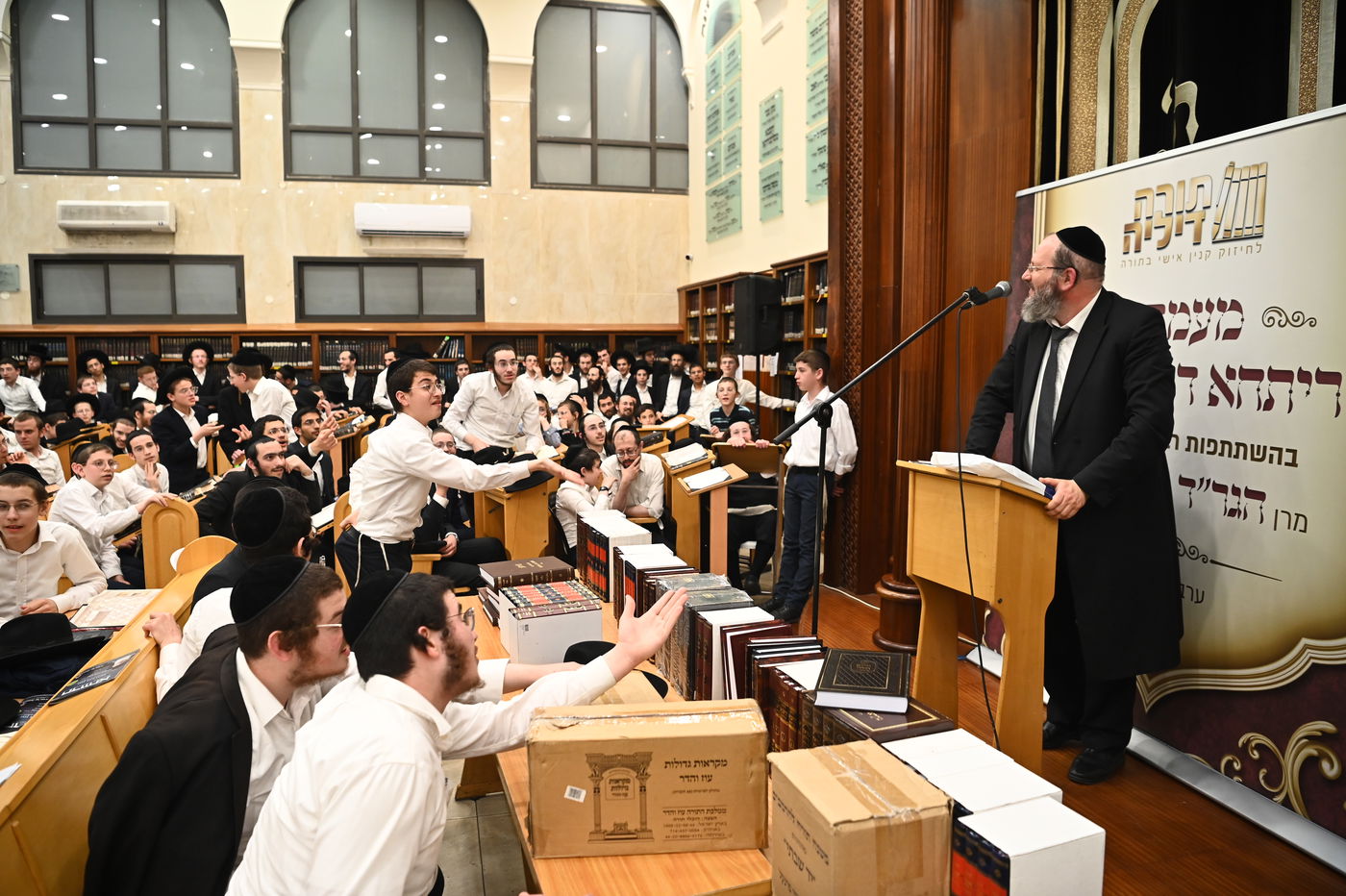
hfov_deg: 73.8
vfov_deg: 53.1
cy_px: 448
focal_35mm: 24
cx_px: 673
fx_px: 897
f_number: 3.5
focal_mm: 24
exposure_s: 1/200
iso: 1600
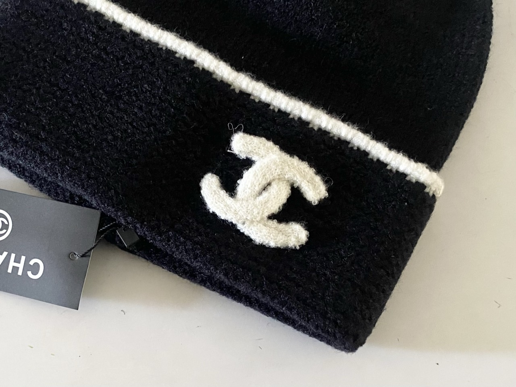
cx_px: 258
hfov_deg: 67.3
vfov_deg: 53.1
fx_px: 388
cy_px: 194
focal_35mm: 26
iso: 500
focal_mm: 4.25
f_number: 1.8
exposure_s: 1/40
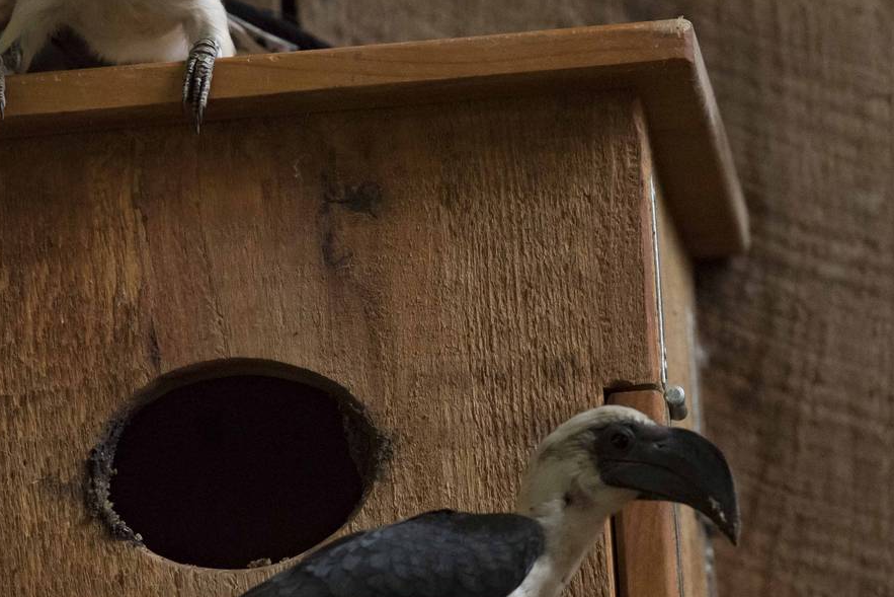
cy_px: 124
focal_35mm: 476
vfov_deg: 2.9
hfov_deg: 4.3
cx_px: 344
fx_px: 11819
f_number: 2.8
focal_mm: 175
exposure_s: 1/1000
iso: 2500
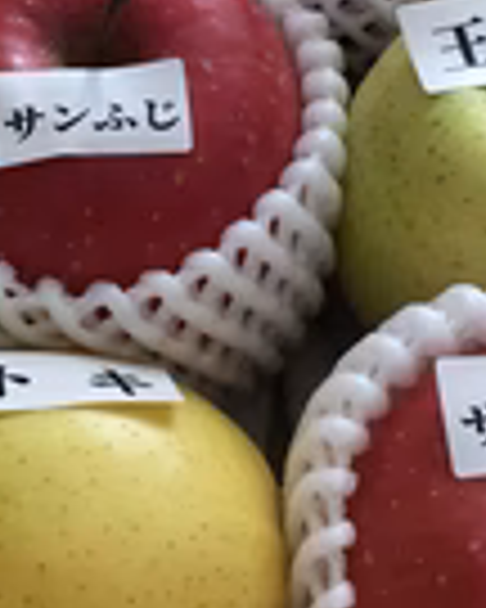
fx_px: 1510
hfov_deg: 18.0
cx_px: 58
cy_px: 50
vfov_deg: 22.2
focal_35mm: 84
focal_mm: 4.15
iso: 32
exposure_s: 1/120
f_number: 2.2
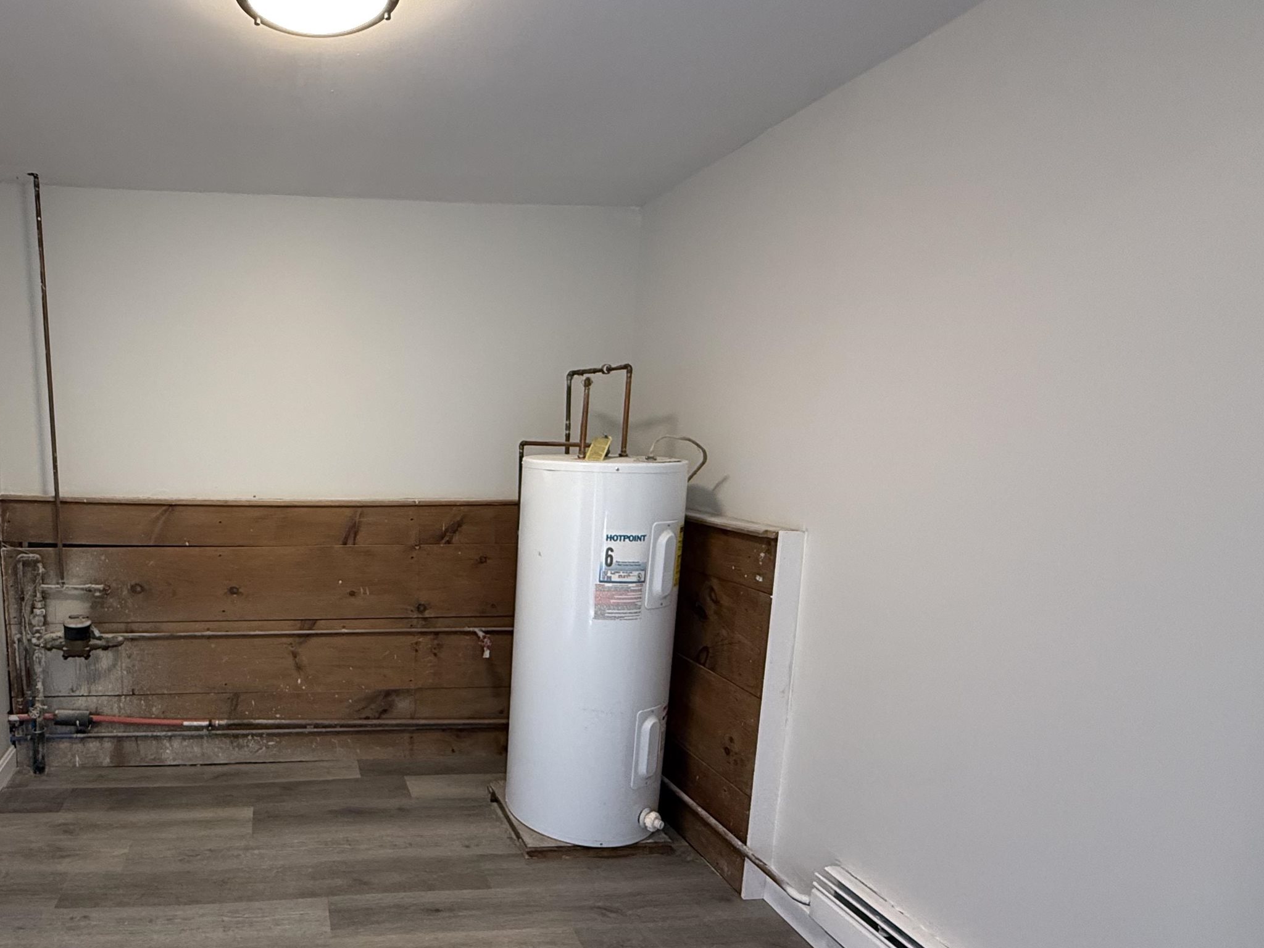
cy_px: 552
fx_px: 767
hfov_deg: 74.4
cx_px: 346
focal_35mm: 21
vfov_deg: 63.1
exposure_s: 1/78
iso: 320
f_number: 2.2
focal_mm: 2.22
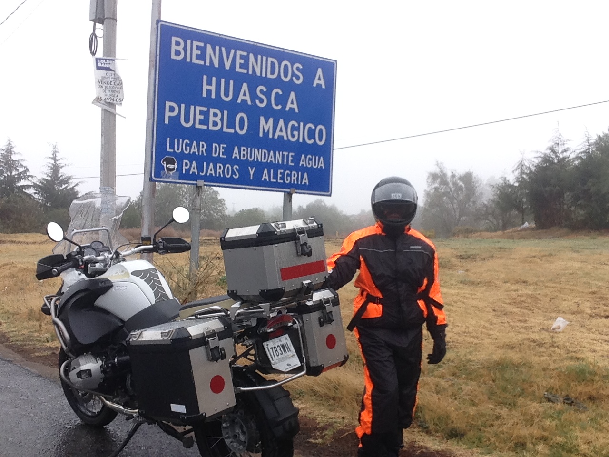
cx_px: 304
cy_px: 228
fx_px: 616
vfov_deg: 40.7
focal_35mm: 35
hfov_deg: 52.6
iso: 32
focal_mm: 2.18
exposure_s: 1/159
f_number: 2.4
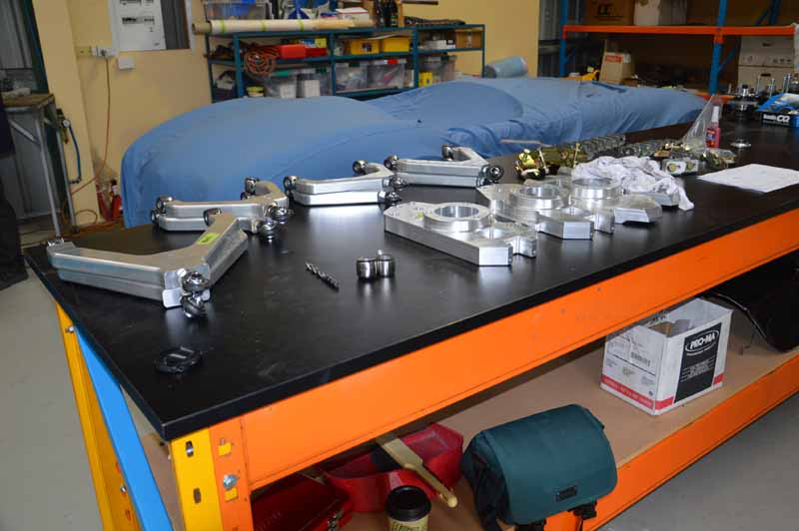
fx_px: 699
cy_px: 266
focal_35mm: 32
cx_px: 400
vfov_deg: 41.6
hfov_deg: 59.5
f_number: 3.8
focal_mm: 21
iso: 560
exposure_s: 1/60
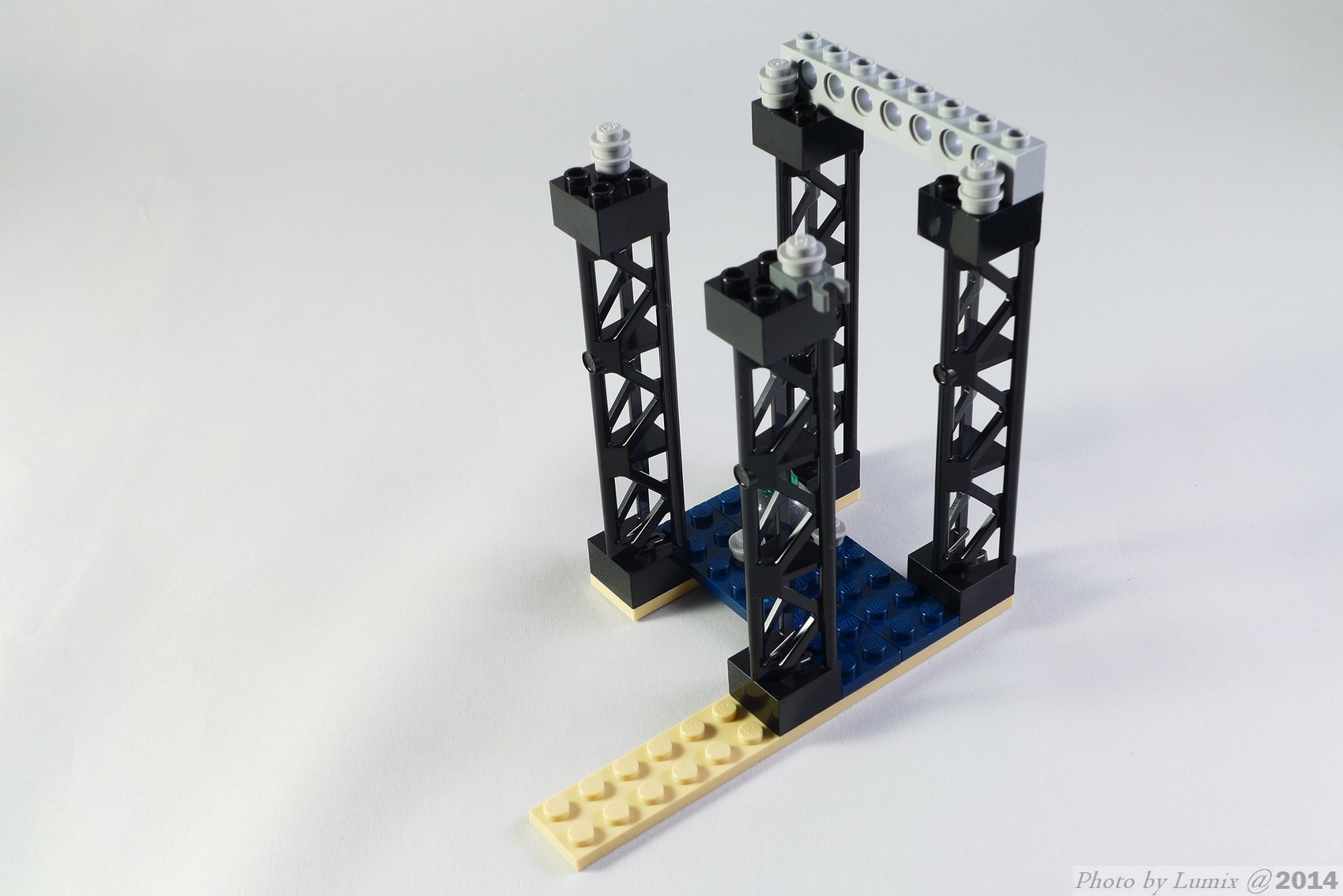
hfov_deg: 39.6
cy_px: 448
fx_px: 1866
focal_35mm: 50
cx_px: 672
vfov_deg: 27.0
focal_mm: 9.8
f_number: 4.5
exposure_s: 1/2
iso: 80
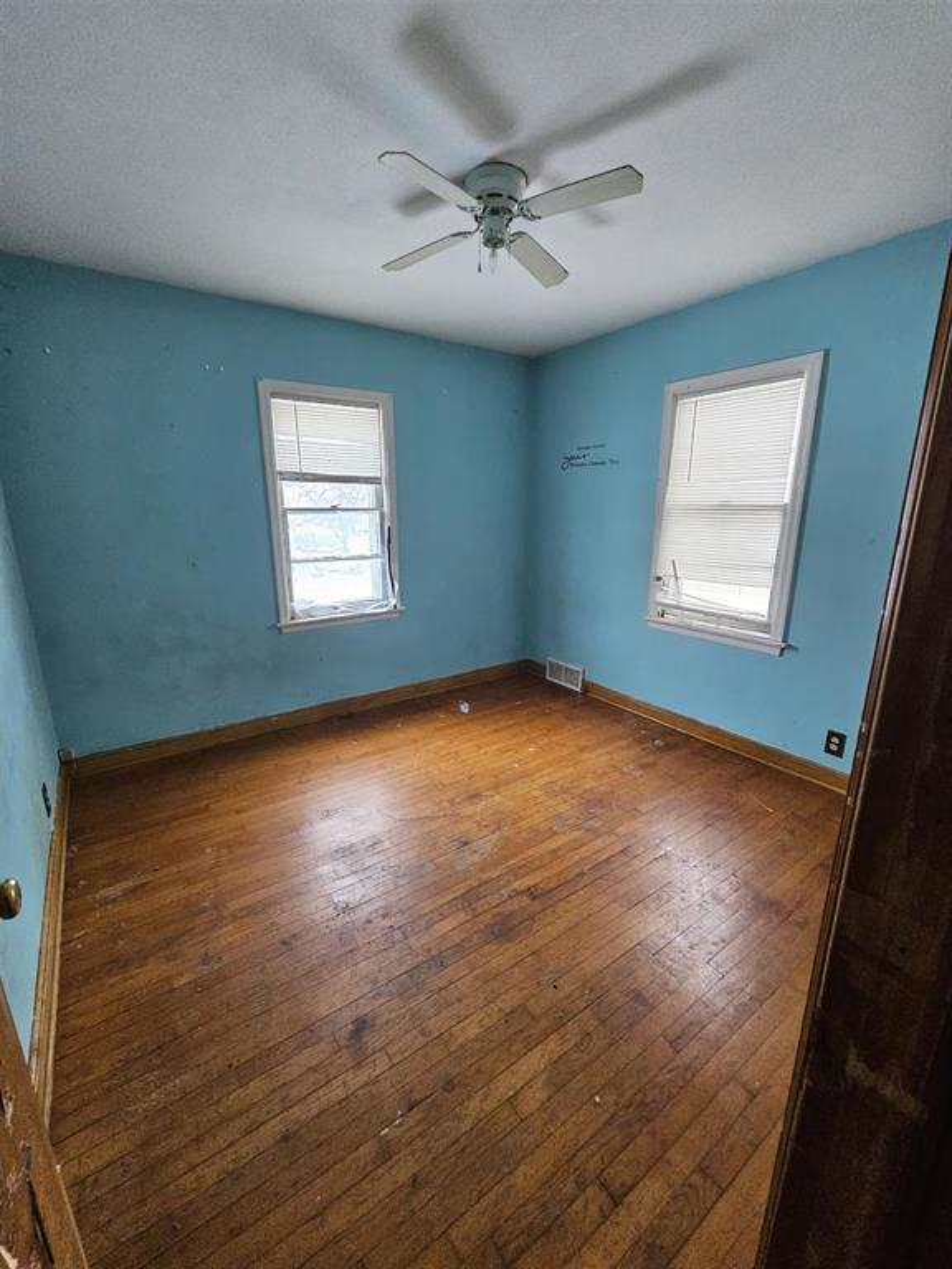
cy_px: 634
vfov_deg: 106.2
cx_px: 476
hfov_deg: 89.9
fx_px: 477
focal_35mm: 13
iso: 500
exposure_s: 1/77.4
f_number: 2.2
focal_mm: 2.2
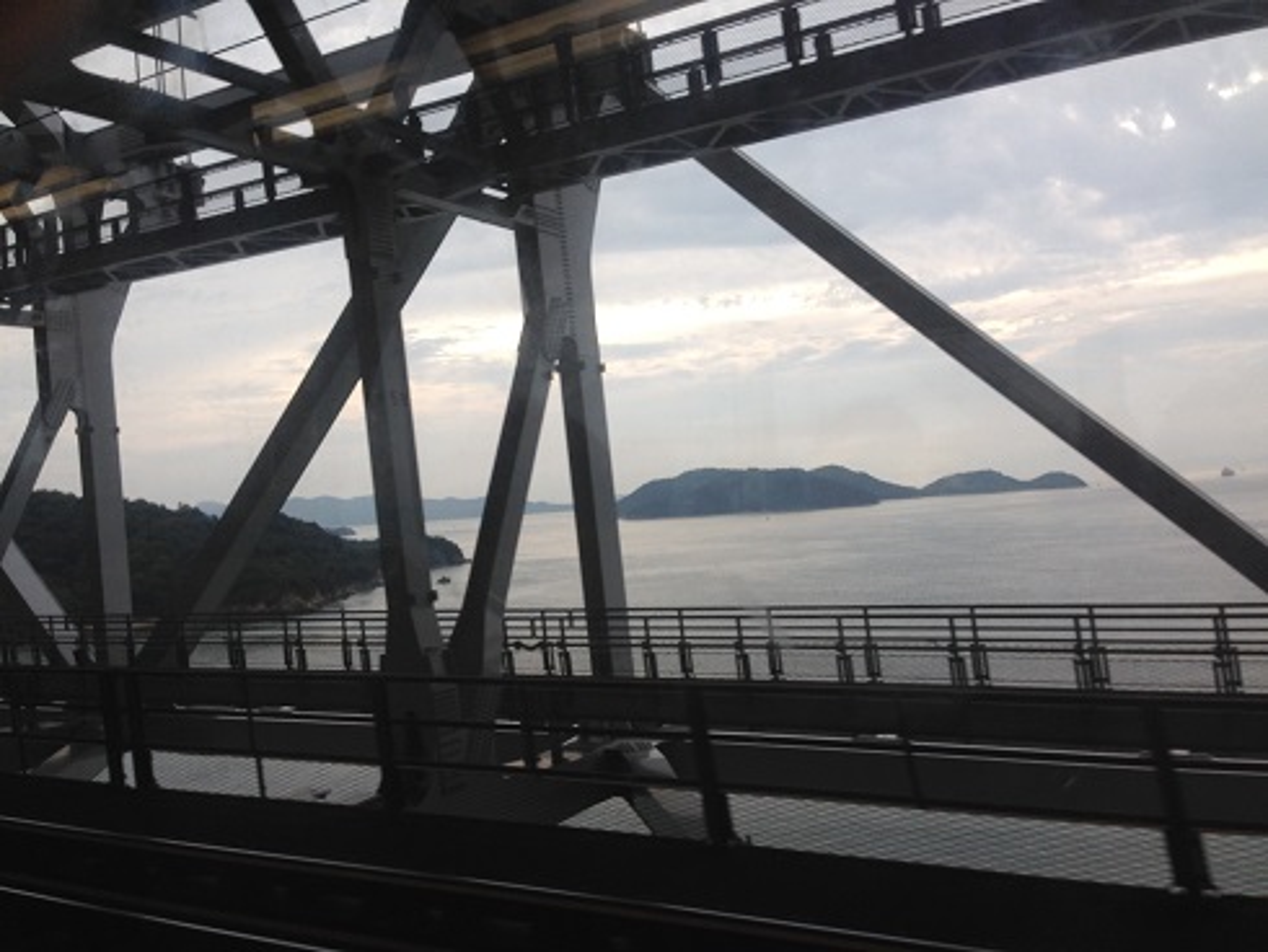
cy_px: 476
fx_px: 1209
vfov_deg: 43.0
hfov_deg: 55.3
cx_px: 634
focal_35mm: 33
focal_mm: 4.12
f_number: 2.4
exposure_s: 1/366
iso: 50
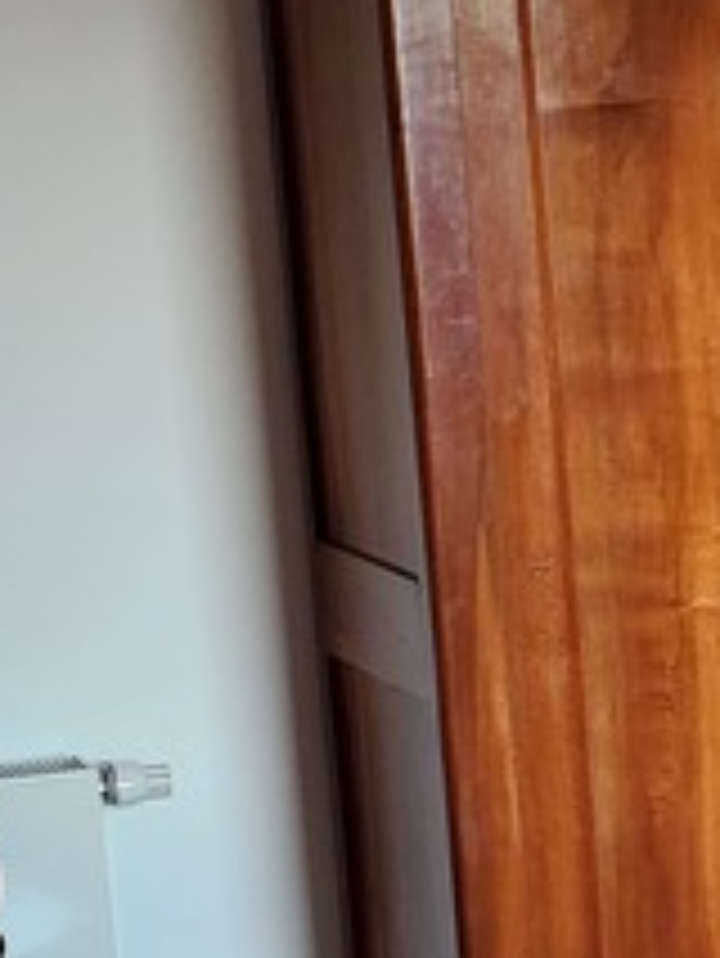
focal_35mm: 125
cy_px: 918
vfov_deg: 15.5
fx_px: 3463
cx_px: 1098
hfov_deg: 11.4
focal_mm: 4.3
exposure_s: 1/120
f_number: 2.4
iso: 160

---

■ Problem to solve ■
All of the data must be set down exactly, with no pictures included.

■ Your solution ■
hfov_deg: 73.8
vfov_deg: 53.1
cy_px: 448
focal_35mm: 24
cx_px: 673
fx_px: 897
f_number: 3.5
focal_mm: 24
exposure_s: 1/200
iso: 1600
cx_px: 258
hfov_deg: 67.3
vfov_deg: 53.1
fx_px: 388
cy_px: 194
focal_35mm: 26
iso: 500
focal_mm: 4.25
f_number: 1.8
exposure_s: 1/40
cy_px: 124
focal_35mm: 476
vfov_deg: 2.9
hfov_deg: 4.3
cx_px: 344
fx_px: 11819
f_number: 2.8
focal_mm: 175
exposure_s: 1/1000
iso: 2500
fx_px: 1510
hfov_deg: 18.0
cx_px: 58
cy_px: 50
vfov_deg: 22.2
focal_35mm: 84
focal_mm: 4.15
iso: 32
exposure_s: 1/120
f_number: 2.2
cy_px: 552
fx_px: 767
hfov_deg: 74.4
cx_px: 346
focal_35mm: 21
vfov_deg: 63.1
exposure_s: 1/78
iso: 320
f_number: 2.2
focal_mm: 2.22
cx_px: 304
cy_px: 228
fx_px: 616
vfov_deg: 40.7
focal_35mm: 35
hfov_deg: 52.6
iso: 32
focal_mm: 2.18
exposure_s: 1/159
f_number: 2.4
fx_px: 699
cy_px: 266
focal_35mm: 32
cx_px: 400
vfov_deg: 41.6
hfov_deg: 59.5
f_number: 3.8
focal_mm: 21
iso: 560
exposure_s: 1/60
hfov_deg: 39.6
cy_px: 448
fx_px: 1866
focal_35mm: 50
cx_px: 672
vfov_deg: 27.0
focal_mm: 9.8
f_number: 4.5
exposure_s: 1/2
iso: 80
cy_px: 634
vfov_deg: 106.2
cx_px: 476
hfov_deg: 89.9
fx_px: 477
focal_35mm: 13
iso: 500
exposure_s: 1/77.4
f_number: 2.2
focal_mm: 2.2
cy_px: 476
fx_px: 1209
vfov_deg: 43.0
hfov_deg: 55.3
cx_px: 634
focal_35mm: 33
focal_mm: 4.12
f_number: 2.4
exposure_s: 1/366
iso: 50
focal_35mm: 125
cy_px: 918
vfov_deg: 15.5
fx_px: 3463
cx_px: 1098
hfov_deg: 11.4
focal_mm: 4.3
exposure_s: 1/120
f_number: 2.4
iso: 160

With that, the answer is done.